A internet como ferramenta para a democratização do conhecimento

Enviada em 31/03/2021

“O homem não é nada além daquilo que a educação faz dele”. Essa máxima de Immanuel Kant pode ser relacionada com a falta de acessibilidade digital no ambiente escolar, já que tal ferramenta representa um direito social dos cidadãos nesse novo cenário mundial. Afinal, é a partir desse artifício que reações como a manutenção da cidadania e a diminuição da discrepância social são equalizadas.

Ao analisar a internet como um direito educacional no cenário da terceira revolução industrial, percebe-se que esse mecanismo disponibiliza diversos recursos no processo de aprendizagem que se transformaram fundamentais ao longo do tempo para o ensino efetivo dos alunos. Logo, o acesso a essa ferramenta já é considerada um direito social a ser exercido por todos os cidadãos na sua carreira estudantil, sendo a inibição de pessoas a essa plataforma um desserviço a manutenção da cidadania em qualquer país. Tal direito é explicitado pela Declaração Universal dos Direitos Humanos, a qual afirma que todo membro da sociedade pode exigir a satisfação dos direitos sociais indispensáveis.

Outrossim, nota-se que a essencialidade de tal inserção também se justifica pela continuidade no processo de graduação das próximas gerações já que o conhecimento é de suma importância para a estabilidade mental e financeira dos indivíduos. Logo, essa questão pode ser aludida a Nelson Mandela, o qual afirmava que a educação é a arma mais poderosa para mudar o mundo. Nesse sentido, a educação aliada a esses recursos tecnológicos representa uma potencial forma de reduzir a desigualdade social a longo prazo, e consequentemente amenizar as adversidades mundiais, como teorizava Celso Furtado, “Todos os problemas estão atrelados ao subdesenvolvimento, desigualdade e preconceito”, sendo esse meio digital uma forma eficaz de combater os obstáculos sociais.
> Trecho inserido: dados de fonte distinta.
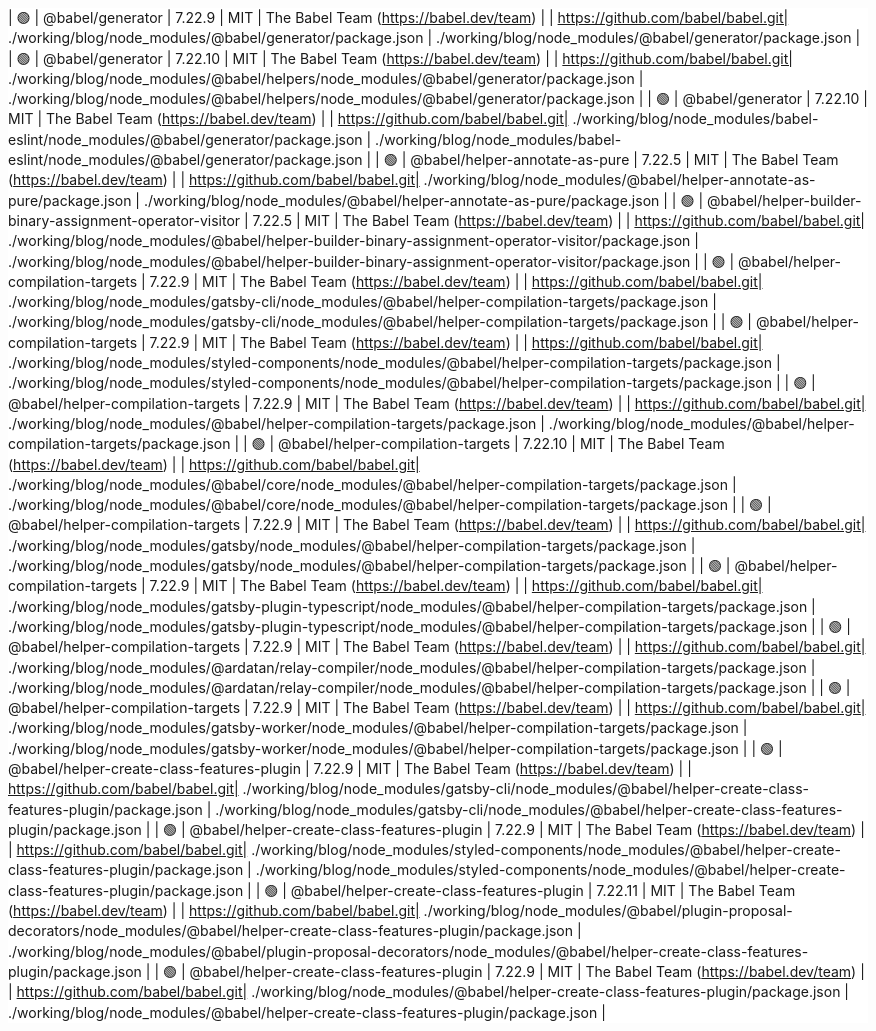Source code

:| :green_circle: | @babel/generator | 7.22.9 | MIT | The Babel Team (https://babel.dev/team) |  | https://github.com/babel/babel.git| ./working/blog/node_modules/@babel/generator/package.json | ./working/blog/node_modules/@babel/generator/package.json  |
| :green_circle: | @babel/generator | 7.22.10 | MIT | The Babel Team (https://babel.dev/team) |  | https://github.com/babel/babel.git| ./working/blog/node_modules/@babel/helpers/node_modules/@babel/generator/package.json | ./working/blog/node_modules/@babel/helpers/node_modules/@babel/generator/package.json  |
| :green_circle: | @babel/generator | 7.22.10 | MIT | The Babel Team (https://babel.dev/team) |  | https://github.com/babel/babel.git| ./working/blog/node_modules/babel-eslint/node_modules/@babel/generator/package.json | ./working/blog/node_modules/babel-eslint/node_modules/@babel/generator/package.json  |
| :green_circle: | @babel/helper-annotate-as-pure | 7.22.5 | MIT | The Babel Team (https://babel.dev/team) |  | https://github.com/babel/babel.git| ./working/blog/node_modules/@babel/helper-annotate-as-pure/package.json | ./working/blog/node_modules/@babel/helper-annotate-as-pure/package.json  |
| :green_circle: | @babel/helper-builder-binary-assignment-operator-visitor | 7.22.5 | MIT | The Babel Team (https://babel.dev/team) |  | https://github.com/babel/babel.git| ./working/blog/node_modules/@babel/helper-builder-binary-assignment-operator-visitor/package.json | ./working/blog/node_modules/@babel/helper-builder-binary-assignment-operator-visitor/package.json  |
| :green_circle: | @babel/helper-compilation-targets | 7.22.9 | MIT | The Babel Team (https://babel.dev/team) |  | https://github.com/babel/babel.git| ./working/blog/node_modules/gatsby-cli/node_modules/@babel/helper-compilation-targets/package.json | ./working/blog/node_modules/gatsby-cli/node_modules/@babel/helper-compilation-targets/package.json  |
| :green_circle: | @babel/helper-compilation-targets | 7.22.9 | MIT | The Babel Team (https://babel.dev/team) |  | https://github.com/babel/babel.git| ./working/blog/node_modules/styled-components/node_modules/@babel/helper-compilation-targets/package.json | ./working/blog/node_modules/styled-components/node_modules/@babel/helper-compilation-targets/package.json  |
| :green_circle: | @babel/helper-compilation-targets | 7.22.9 | MIT | The Babel Team (https://babel.dev/team) |  | https://github.com/babel/babel.git| ./working/blog/node_modules/@babel/helper-compilation-targets/package.json | ./working/blog/node_modules/@babel/helper-compilation-targets/package.json  |
| :green_circle: | @babel/helper-compilation-targets | 7.22.10 | MIT | The Babel Team (https://babel.dev/team) |  | https://github.com/babel/babel.git| ./working/blog/node_modules/@babel/core/node_modules/@babel/helper-compilation-targets/package.json | ./working/blog/node_modules/@babel/core/node_modules/@babel/helper-compilation-targets/package.json  |
| :green_circle: | @babel/helper-compilation-targets | 7.22.9 | MIT | The Babel Team (https://babel.dev/team) |  | https://github.com/babel/babel.git| ./working/blog/node_modules/gatsby/node_modules/@babel/helper-compilation-targets/package.json | ./working/blog/node_modules/gatsby/node_modules/@babel/helper-compilation-targets/package.json  |
| :green_circle: | @babel/helper-compilation-targets | 7.22.9 | MIT | The Babel Team (https://babel.dev/team) |  | https://github.com/babel/babel.git| ./working/blog/node_modules/gatsby-plugin-typescript/node_modules/@babel/helper-compilation-targets/package.json | ./working/blog/node_modules/gatsby-plugin-typescript/node_modules/@babel/helper-compilation-targets/package.json  |
| :green_circle: | @babel/helper-compilation-targets | 7.22.9 | MIT | The Babel Team (https://babel.dev/team) |  | https://github.com/babel/babel.git| ./working/blog/node_modules/@ardatan/relay-compiler/node_modules/@babel/helper-compilation-targets/package.json | ./working/blog/node_modules/@ardatan/relay-compiler/node_modules/@babel/helper-compilation-targets/package.json  |
| :green_circle: | @babel/helper-compilation-targets | 7.22.9 | MIT | The Babel Team (https://babel.dev/team) |  | https://github.com/babel/babel.git| ./working/blog/node_modules/gatsby-worker/node_modules/@babel/helper-compilation-targets/package.json | ./working/blog/node_modules/gatsby-worker/node_modules/@babel/helper-compilation-targets/package.json  |
| :green_circle: | @babel/helper-create-class-features-plugin | 7.22.9 | MIT | The Babel Team (https://babel.dev/team) |  | https://github.com/babel/babel.git| ./working/blog/node_modules/gatsby-cli/node_modules/@babel/helper-create-class-features-plugin/package.json | ./working/blog/node_modules/gatsby-cli/node_modules/@babel/helper-create-class-features-plugin/package.json  |
| :green_circle: | @babel/helper-create-class-features-plugin | 7.22.9 | MIT | The Babel Team (https://babel.dev/team) |  | https://github.com/babel/babel.git| ./working/blog/node_modules/styled-components/node_modules/@babel/helper-create-class-features-plugin/package.json | ./working/blog/node_modules/styled-components/node_modules/@babel/helper-create-class-features-plugin/package.json  |
| :green_circle: | @babel/helper-create-class-features-plugin | 7.22.11 | MIT | The Babel Team (https://babel.dev/team) |  | https://github.com/babel/babel.git| ./working/blog/node_modules/@babel/plugin-proposal-decorators/node_modules/@babel/helper-create-class-features-plugin/package.json | ./working/blog/node_modules/@babel/plugin-proposal-decorators/node_modules/@babel/helper-create-class-features-plugin/package.json  |
| :green_circle: | @babel/helper-create-class-features-plugin | 7.22.9 | MIT | The Babel Team (https://babel.dev/team) |  | https://github.com/babel/babel.git| ./working/blog/node_modules/@babel/helper-create-class-features-plugin/package.json | ./working/blog/node_modules/@babel/helper-create-class-features-plugin/package.json  |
Portanto, é notório o quanto a democratização do acesso à educação por meio do ambiente digital precisa ser estabelecida para o desenvolvimento. Por conseguinte, o Estado, responsável pelo incentivo à educação, amplie os setores de políticas públicas, por meio do Ministério da Educação, mediante o fornecimento de aparelhos que possibilitam a entrada de pessoas sem condições financeiras a fim de estimular a aprendizagem dos alunos. Nesse âmbito, a Escola, meio de aprendizagem humano, aumente seu incentivo à indústria digital, por intermédio de aulas focadas no universo informático, com o objetivo de aperfeiçoamento do indivíduo na esfera educacional. Assim, as gerações vindouras desfrutarão de um mundo diferente do atual.